Beberapa saat kemudian, Ghina akhirnya sampai didepan rumah Kevin.

"Loh kok nak Ghina ada disini?" tanya Ratna menghampiri Ghina yang sedang terlihat kebingungan disana. Ghina hanya cengengesan ketika tahu ada Ratna disana.

"Saya mau nungguin mas Kevin pulang bu." ucap Ghina.

"Loh tumben, enggak usah kesini atuh biar Kevin aja yang ke rumah kamu."
"Iya bu enggak apa-apa. Aku pengen ngomong aja sama dia. Atau kalau bisa ibu tau dimana tempat kerja mas Kevin?" tanya Ghina.

"Wah enggak nentu nak, enggak tetap di satu tempat itu, karena dia suka bepergian kemanapun katanya."

"Oh gitu ya bu. Yaudah enggak apa-apa." ucap Ghina.

"Sini masuk dulu, ibu mau nyediain minuman buat kamu. Lumayan lama loh dia pulangnya." ucap Ratna. Ghina akhirnya setelah dibujuk pun lantas masuk ke dalam rumahnya, duduk dikursi ruang tamu.

Ia ditinggalkan oleh sang ibu yang beralih ke dapur, Ghina melihat di ujung sana ada foto Kevin bersama adik lelakinya yang masih SMP terlihat dari baju putih biru tuanya.

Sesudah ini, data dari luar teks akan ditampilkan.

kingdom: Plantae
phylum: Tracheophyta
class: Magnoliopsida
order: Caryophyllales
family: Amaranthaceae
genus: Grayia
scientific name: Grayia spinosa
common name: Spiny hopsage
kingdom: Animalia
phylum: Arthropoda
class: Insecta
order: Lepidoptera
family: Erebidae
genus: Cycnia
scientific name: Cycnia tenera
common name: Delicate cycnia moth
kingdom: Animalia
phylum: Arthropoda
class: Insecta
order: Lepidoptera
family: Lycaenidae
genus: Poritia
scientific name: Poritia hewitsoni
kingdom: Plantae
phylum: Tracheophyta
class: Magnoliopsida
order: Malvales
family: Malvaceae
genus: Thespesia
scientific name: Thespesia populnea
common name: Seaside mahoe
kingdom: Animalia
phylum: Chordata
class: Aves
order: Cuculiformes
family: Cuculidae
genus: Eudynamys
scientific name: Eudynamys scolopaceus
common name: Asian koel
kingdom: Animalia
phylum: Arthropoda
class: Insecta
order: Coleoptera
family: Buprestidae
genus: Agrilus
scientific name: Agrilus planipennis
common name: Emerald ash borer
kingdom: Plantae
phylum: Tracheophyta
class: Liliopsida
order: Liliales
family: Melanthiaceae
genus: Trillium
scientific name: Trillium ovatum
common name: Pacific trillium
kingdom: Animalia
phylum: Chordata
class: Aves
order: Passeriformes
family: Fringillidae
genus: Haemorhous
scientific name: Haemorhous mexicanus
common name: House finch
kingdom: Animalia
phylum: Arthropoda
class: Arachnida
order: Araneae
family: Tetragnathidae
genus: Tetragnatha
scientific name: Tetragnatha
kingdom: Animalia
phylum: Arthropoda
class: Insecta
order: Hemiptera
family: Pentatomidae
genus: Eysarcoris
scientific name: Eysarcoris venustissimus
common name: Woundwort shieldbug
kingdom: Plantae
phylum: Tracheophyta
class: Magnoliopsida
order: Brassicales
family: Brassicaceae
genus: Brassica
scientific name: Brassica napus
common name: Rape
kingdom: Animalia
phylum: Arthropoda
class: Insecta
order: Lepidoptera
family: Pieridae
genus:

Tentu membuat Ghina tidak percaya. Ia tidak pernah tahu kalau Kevin ternyata memiliki seorang adik. Dia tidak pernah cerita.

Ratna pun menghampiri kembali Ghina dengan membawakan irisan kue bolu untuknya. "Ini nak dimakan."

"Makasih bu, maaf jadi ngerepotin." ucap Ghina.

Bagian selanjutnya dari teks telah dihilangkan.